In this proceeding an Israeli subsidiary ("Subsidiary"), wholly owned by an US parent company ("Parent"), served as a research and development center for the Parent. The two companies were parties to an agreement pursuant to which the Subsidiary provided the Parent with research and development services on a "cost plus" basis (i.e. payment of the cost of providing the service plus a fixed rate). It was also agreed that the Parent would grant employees of the Subsidiary options to purchase stock of the Parent at a predetermined price. The allotment of the options was made within the framework of the "capital gains track" of Section 102 of the Israeli Income Tax Ordinance. The dispute at hand was whether the "cost" of allotting employee options could be omitted from the Subsidiary's cost base from which the amount payable by the Parent was calculated.

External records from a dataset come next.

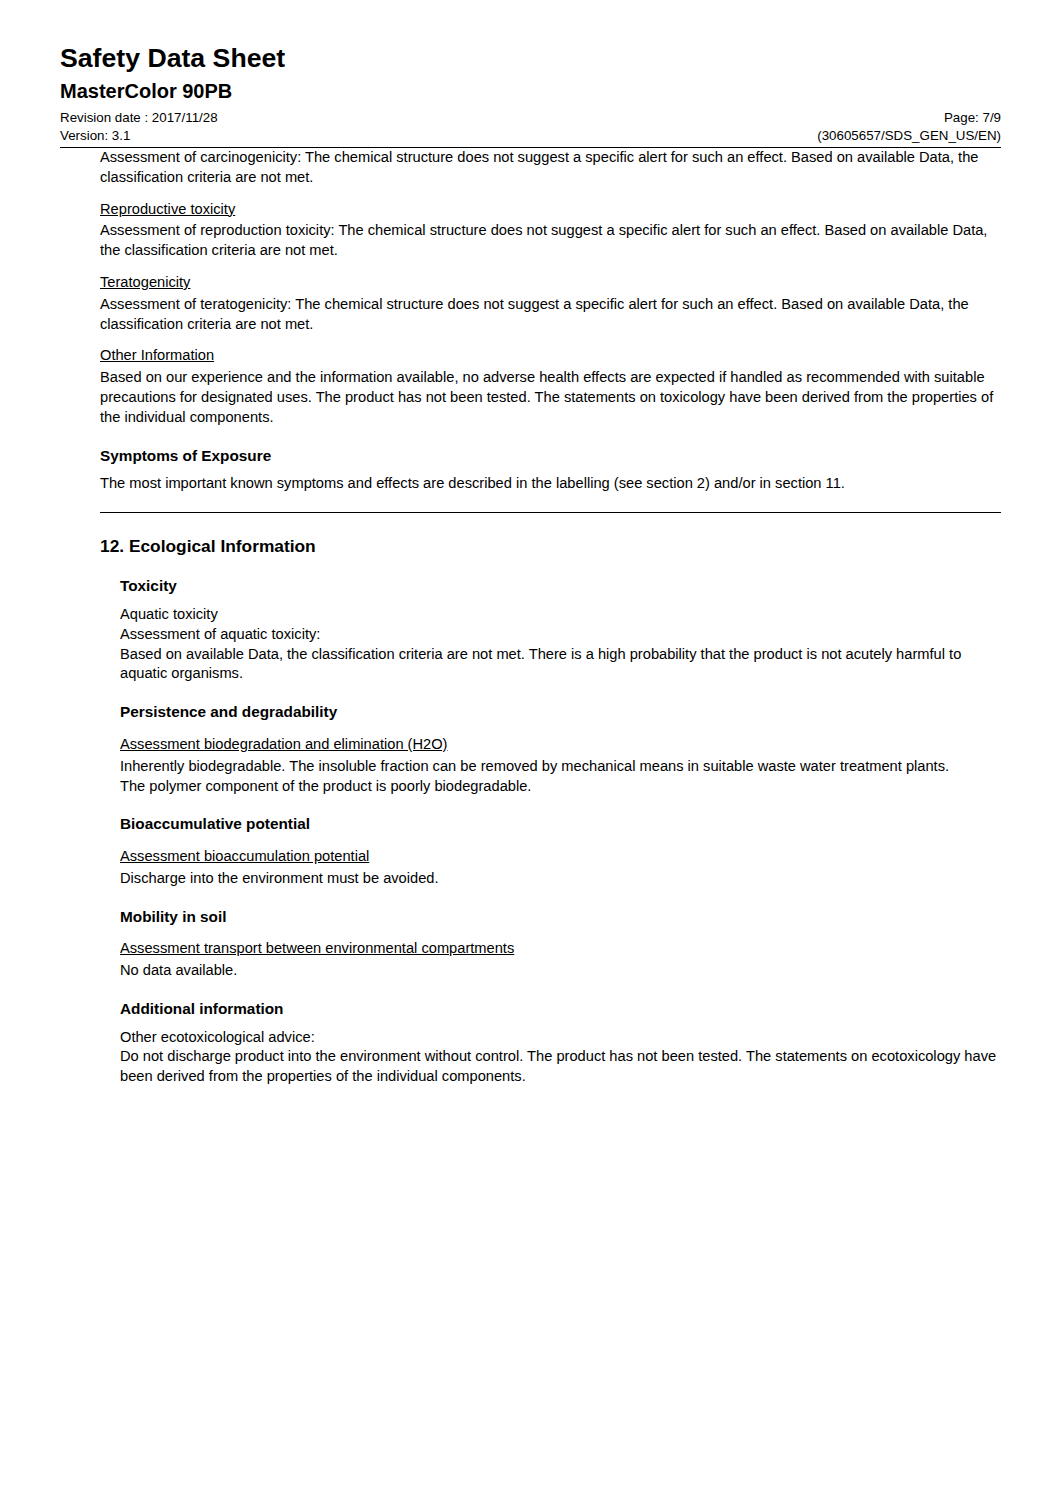Safety Data Sheet
MasterColor 90PB
Revision date : 2017/11/28 Version: 3.1
Page: 7/9 (30605657/SDS_GEN_US/EN)
Assessment of carcinogenicity: The chemical structure does not suggest a specific alert for such an effect. Based on available Data, the classification criteria are not met.
Reproductive toxicity
Assessment of reproduction toxicity: The chemical structure does not suggest a specific alert for such an effect. Based on available Data, the classification criteria are not met.
Teratogenicity
Assessment of teratogenicity: The chemical structure does not suggest a specific alert for such an effect. Based on available Data, the classification criteria are not met.
Other Information
Based on our experience and the information available, no adverse health effects are expected if handled as recommended with suitable precautions for designated uses. The product has not been tested. The statements on toxicology have been derived from the properties of the individual components.
Symptoms of Exposure
The most important known symptoms and effects are described in the labelling (see section 2) and/or in section 11.
12. Ecological Information
Toxicity
Aquatic toxicity
Assessment of aquatic toxicity:
Based on available Data, the classification criteria are not met. There is a high probability that the product is not acutely harmful to aquatic organisms.
Persistence and degradability
Assessment biodegradation and elimination (H2O)
Inherently biodegradable. The insoluble fraction can be removed by mechanical means in suitable waste water treatment plants.
The polymer component of the product is poorly biodegradable.
Bioaccumulative potential
Assessment bioaccumulation potential
Discharge into the environment must be avoided.
Mobility in soil
Assessment transport between environmental compartments
No data available.
Additional information
Other ecotoxicological advice:
Do not discharge product into the environment without control. The product has not been tested. The statements on ecotoxicology have been derived from the properties of the individual components.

In this ruling, the Israeli Supreme Court ("Supreme Court") noted that international transactions between companies with "special relations" are characterized by a difficulty of estimating the real economic value of the transaction and that there is a risk that income is being improperly channeled to countries with a lower tax rate. The Supreme Court remarked that the accepted criterion for determining the real economic value in "special relations" transactions is the economic value of such a transaction that would be determined between unrelated companies each of which wishing to maximize its profits. This principle is also reflected in the Israeli Income Tax Ordinance, which establishes three cumulative conditions to allow the tax assessor to object to the reported value of a transaction and to impose tax in accordance with market conditions: (i) the existence of an international transaction; (ii) the existence of "special relations" between the parties to the transaction; (iii) out of market price or provisions for the transaction due to the special relations between the parties. The issue in dispute in this case is the existence of the third condition.

The Supreme Court discussed two tests to determine whether the cost of allocating options to the Subsidiary's employees should be included in the cost base according to which the payment by the Subsidiary to the Parent in the cost plus transaction is calculated.

The first and principal test is to examine the nature of employee option expense and whether it should be considered as part of the Subsidiary's costs of providing services to the Parent. The Court concluded that employee options are a method of remuneration and are, by their very nature, expenses incurred in the provision of the service and the generation of the Subsidiary's income. Therefore, the Supreme Court stated that as a rule, this cost should be considered part of the cost base to calculate payments to Parent in a cost plus transaction.

The second test is whether unrelated parties conducting a similar transaction tend to include the cost of allocating employee options as part of the cost base in a cost plus transaction. It was noted by the Supreme Court that most of the comparable companies surveyed in market studies that were filed by the parties to the litigation as part of their filings to the Tax Authority applied American accounting standards in their financial statements that were comparable to the Israeli standards. According to both of these standards, expense in allocating employee options should be recognized as an operating expense in the profit and loss statement in the amount of the value of the options on the date of grant and in accordance with various valuation methods. Therefore, the claim that the cost of allocating the options should not be included in the cost basis of cost plus transactions is inconsistent with the market research studies submitted by the Parent and Subsidiary.

Another issue that was addressed in the ruling is the entitlement of a company to deduct from its income its expenses in an amount equal to the total value of options allotted to a trustee under the capital gains track under Section 102 of the Income Tax Ordinance. The companies' position was that there must be symmetry between the inclusion of the cost of the allocation of options in the cost base and the deduction thereof: if the expense was included in the cost base, the expense should be deductible. However, it was determined that the option expense is not deductible, even though the cost of option allotment constitutes an expense in the production of income. This is due to a section of the Income Tax Ordinance that explicitly prohibits the deduction of an expense in respect of allotment of shares and options under the capital gains track of Section 102 of the Income Tax Ordinance.